Just Like Us

Like almost every teenage girl in the 1950’s, I loved movie magazines. PhotoPlay and Silver Screen. I’d pour over every issue to find out what these glamorous men and women were doing, who they were dating, and marrying. I’d clip photos and stories of my favorite actors and keep them in a folder.

One constant of those magazines was that none of the subjects got old or sick. Of course, they did get sick but publicists worked hard to keep those stories away from us.

How perceptions have changed

That’s all changed. Sometimes it is because an actor is paid by a pharmaceutical company to talk about a condition they have an the drug they are taking. Or, they volunteer for public awareness campaigns.

Creating visibility

I never thought age-related macular degeneration would make it to the celebrity pages. It has, thanks to Dame Judi Dench.

Dench, now 87, is one of those wonderful British actresses who started off doing Shakespeare and built a career in television and motion pictures. She won an Oscar for her portrayal of Queen Elizabeth I in “Shakespeare in Love.” She was M in Bond movies. And she’s still working!

Continuing to work despite AMD

“Belfast,” her latest film, premieres in November 2021 and “Allelujah” is in production. Dench was diagnosed in 2012. Since then, she has starred in 16 motion pictures and several television series.

How does she do it?

With scripts in 22-point type and the help of her friends. And, like most of us, if she hadn’t talked about it, we would never have known. There is an array of things she can no longer do due to vision loss.

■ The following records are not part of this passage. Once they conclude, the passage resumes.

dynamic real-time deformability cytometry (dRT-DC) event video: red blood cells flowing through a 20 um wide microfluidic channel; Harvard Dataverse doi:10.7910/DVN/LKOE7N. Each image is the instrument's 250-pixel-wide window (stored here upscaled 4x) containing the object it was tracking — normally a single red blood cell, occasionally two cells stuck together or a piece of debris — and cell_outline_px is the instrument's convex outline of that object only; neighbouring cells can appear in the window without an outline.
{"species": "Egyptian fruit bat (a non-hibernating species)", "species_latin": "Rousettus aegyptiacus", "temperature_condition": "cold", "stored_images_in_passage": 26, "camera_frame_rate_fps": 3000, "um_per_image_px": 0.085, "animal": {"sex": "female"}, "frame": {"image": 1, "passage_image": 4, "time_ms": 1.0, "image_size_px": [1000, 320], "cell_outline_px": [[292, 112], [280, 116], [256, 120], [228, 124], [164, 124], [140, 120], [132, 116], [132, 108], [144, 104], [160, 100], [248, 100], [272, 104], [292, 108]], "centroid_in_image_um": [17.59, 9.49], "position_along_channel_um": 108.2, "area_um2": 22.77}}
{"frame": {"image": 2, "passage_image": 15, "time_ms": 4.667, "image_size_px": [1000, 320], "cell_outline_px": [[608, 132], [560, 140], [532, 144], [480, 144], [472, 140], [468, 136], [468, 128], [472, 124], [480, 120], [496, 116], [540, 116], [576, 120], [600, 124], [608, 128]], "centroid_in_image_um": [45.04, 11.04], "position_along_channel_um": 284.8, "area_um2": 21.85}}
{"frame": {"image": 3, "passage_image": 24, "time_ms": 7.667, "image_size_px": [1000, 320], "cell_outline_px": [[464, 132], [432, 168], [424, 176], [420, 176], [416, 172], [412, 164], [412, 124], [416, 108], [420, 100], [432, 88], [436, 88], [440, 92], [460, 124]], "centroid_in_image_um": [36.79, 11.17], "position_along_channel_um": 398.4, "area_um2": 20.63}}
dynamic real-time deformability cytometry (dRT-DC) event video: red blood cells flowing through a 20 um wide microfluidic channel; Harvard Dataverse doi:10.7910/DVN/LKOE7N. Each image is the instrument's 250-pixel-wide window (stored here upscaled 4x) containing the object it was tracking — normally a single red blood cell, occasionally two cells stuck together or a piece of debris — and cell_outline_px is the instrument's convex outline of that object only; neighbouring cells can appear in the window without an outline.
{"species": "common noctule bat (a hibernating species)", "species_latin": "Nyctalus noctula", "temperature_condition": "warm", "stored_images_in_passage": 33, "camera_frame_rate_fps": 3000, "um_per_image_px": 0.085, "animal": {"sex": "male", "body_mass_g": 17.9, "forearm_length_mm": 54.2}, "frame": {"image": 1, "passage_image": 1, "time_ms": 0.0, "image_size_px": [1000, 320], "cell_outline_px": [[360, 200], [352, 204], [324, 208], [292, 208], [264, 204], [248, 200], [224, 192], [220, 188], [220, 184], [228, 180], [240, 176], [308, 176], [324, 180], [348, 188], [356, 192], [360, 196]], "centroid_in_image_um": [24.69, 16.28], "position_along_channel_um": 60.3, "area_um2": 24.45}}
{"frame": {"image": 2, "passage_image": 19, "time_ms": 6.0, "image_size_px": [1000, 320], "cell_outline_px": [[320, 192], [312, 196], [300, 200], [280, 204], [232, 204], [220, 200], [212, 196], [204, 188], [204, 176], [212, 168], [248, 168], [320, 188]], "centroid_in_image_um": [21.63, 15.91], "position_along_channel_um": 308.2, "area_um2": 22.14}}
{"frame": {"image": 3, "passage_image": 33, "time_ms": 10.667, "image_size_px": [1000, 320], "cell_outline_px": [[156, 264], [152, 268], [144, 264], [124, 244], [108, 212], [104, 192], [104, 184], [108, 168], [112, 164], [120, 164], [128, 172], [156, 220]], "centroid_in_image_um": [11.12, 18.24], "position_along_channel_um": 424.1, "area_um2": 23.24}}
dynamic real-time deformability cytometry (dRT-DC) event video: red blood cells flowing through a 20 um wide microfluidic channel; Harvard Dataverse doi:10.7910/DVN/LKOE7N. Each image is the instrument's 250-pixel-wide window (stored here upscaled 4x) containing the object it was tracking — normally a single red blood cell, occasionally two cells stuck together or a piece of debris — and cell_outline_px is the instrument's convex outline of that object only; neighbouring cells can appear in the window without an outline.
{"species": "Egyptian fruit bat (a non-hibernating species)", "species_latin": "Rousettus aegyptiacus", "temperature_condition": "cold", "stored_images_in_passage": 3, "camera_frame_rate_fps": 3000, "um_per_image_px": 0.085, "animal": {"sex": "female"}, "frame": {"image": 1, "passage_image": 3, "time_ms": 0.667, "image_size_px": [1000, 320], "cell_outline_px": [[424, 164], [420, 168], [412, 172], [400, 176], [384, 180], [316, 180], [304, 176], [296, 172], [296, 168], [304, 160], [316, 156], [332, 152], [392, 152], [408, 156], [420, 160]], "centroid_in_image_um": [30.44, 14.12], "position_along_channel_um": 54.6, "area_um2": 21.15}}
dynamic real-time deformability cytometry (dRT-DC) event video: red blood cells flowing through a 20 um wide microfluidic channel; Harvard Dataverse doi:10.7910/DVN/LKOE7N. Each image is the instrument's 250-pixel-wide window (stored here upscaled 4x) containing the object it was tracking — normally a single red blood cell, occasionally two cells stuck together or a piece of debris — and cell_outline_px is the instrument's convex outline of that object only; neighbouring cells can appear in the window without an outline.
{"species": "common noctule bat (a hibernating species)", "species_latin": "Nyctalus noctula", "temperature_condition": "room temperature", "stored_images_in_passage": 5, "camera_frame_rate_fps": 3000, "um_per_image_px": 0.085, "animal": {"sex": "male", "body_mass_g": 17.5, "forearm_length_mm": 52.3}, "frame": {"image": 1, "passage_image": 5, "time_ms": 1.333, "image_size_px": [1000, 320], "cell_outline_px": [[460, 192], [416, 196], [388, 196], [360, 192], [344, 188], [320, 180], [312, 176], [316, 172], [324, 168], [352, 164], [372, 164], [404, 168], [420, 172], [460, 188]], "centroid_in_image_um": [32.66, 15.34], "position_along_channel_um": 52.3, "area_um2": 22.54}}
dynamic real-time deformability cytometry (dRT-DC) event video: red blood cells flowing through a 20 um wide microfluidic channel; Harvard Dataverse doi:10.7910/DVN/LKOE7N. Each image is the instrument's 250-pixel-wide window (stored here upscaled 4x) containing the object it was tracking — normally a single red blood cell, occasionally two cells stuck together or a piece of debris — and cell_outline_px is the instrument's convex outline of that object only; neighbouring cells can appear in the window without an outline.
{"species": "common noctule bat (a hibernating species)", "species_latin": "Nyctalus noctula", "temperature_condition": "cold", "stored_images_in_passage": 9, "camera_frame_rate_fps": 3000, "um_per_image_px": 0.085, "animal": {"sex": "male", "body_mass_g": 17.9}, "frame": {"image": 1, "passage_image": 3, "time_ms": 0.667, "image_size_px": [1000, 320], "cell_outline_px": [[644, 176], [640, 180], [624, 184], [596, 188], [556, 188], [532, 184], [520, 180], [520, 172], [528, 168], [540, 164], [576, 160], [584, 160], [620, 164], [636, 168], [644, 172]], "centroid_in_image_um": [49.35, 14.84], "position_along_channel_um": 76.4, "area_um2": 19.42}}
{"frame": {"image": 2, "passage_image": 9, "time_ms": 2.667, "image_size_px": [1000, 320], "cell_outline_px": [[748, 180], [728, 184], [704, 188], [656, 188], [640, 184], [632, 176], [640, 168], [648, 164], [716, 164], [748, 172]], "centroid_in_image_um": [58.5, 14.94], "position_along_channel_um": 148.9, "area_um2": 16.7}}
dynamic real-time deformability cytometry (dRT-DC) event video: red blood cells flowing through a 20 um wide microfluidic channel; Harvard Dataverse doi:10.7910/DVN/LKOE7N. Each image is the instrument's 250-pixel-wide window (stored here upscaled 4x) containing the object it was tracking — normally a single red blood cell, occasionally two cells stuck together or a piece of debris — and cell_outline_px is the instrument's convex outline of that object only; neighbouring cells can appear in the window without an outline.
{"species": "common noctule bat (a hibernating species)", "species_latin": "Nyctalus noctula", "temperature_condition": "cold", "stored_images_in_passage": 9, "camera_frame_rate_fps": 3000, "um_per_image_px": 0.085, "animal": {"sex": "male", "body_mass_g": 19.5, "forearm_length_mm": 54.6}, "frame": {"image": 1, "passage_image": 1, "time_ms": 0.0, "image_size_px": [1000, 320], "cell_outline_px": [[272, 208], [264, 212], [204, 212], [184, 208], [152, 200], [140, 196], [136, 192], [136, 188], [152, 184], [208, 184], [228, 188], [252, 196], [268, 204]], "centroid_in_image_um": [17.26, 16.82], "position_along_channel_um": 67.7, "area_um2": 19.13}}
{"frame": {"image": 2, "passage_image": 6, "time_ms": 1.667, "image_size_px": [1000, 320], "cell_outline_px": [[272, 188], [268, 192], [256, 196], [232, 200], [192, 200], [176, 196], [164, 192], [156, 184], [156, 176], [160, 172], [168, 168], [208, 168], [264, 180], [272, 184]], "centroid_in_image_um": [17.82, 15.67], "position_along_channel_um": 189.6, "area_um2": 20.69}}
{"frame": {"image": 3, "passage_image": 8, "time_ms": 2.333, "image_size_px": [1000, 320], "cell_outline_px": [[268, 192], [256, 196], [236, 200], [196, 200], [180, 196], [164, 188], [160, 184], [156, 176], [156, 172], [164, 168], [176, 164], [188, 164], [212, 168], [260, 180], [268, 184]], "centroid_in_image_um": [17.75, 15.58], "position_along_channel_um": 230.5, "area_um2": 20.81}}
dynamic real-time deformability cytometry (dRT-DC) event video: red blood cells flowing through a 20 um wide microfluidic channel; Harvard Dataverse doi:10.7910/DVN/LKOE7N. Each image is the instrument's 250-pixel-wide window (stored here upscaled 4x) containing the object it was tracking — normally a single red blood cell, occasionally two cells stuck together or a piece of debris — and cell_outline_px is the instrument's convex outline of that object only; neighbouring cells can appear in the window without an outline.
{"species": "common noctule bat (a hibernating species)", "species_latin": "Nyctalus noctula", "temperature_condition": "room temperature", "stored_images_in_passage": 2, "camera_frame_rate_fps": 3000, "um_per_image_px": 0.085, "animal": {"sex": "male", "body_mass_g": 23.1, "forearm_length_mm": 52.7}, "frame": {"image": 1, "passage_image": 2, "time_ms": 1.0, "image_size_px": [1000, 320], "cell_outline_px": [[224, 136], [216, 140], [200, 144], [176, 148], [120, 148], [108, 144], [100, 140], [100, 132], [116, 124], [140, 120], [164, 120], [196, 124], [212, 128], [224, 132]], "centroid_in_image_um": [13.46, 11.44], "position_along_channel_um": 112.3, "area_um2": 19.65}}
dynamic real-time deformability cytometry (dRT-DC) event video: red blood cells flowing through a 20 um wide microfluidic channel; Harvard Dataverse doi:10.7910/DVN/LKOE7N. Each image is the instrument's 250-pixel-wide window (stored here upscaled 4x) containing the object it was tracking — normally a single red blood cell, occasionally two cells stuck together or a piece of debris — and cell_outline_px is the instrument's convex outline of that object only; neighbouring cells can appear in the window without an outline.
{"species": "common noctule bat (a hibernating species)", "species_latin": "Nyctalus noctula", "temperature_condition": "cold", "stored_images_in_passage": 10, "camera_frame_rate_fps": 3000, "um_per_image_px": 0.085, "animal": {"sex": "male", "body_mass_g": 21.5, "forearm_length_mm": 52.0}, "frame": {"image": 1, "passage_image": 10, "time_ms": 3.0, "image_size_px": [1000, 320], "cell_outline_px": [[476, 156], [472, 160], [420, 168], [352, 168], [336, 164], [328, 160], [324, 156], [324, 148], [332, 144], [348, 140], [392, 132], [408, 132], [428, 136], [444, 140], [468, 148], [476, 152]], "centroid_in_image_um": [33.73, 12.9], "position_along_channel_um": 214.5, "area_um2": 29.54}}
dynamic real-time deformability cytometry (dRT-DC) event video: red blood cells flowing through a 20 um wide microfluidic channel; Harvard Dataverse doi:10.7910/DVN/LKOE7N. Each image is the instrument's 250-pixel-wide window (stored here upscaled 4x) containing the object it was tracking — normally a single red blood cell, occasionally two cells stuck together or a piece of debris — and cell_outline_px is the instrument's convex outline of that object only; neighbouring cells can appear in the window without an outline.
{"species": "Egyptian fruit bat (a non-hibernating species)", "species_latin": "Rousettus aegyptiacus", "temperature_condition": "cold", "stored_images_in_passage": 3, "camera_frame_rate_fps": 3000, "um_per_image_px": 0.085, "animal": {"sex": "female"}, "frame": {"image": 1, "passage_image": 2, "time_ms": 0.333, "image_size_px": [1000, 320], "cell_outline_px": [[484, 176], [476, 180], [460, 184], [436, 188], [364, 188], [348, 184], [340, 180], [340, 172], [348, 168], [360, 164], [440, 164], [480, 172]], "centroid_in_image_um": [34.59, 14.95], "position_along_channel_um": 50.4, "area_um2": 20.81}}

Here are a few of her quotes: “I can’t read the paper now, I can’t do the crossword, I can’t read a book…”

Making decisions about driving

The most traumatic moments of the condition was when it forced her to give up driving. “It was absolutely appalling. But I just know I’ll kill somebody if I get behind the wheel of a car now.”

Adapting and accepting

“There’s nothing you can do. You adapt to it. So I ignore it altogether,” Dame shared. I would add ‘not quite.’ From my research, it seems that she, like many of us, has injections to keep her eyes stable.

She has found a way to keep going to the movies. She has people to describe films to her. (Some television programs and movies do visual descriptions. I wandered into them one day. Interesting option.

Relationships with vision loss

When she was finishing “The Second Best Marigold Hotel” six years ago she relied on friends to help her get around. And, like so many of us, Dench had a relative with AMD: her mother.

At some point, it is easy to think that AMD is the first step on our way to obsolescence. Who would want to be our friend? Who could possibly be interested in me as an intimate partner?

Well, it hasn’t stopped Dame Dench. Her partner is neither an actor nor in the entertainment industry. “Yes, but she is famous, rich, attractive...” I don’t know about rich. She is famous. Her partner thinks she’s attractive.

Just like us

My take-away from learning about how she deals with AMD is that she is basically like us. We struggle. We accommodate. We make concessions. We occasionally moan and groan. We also follow that wonderful axion of World War II Britain, we “Keep Calm and Carry On".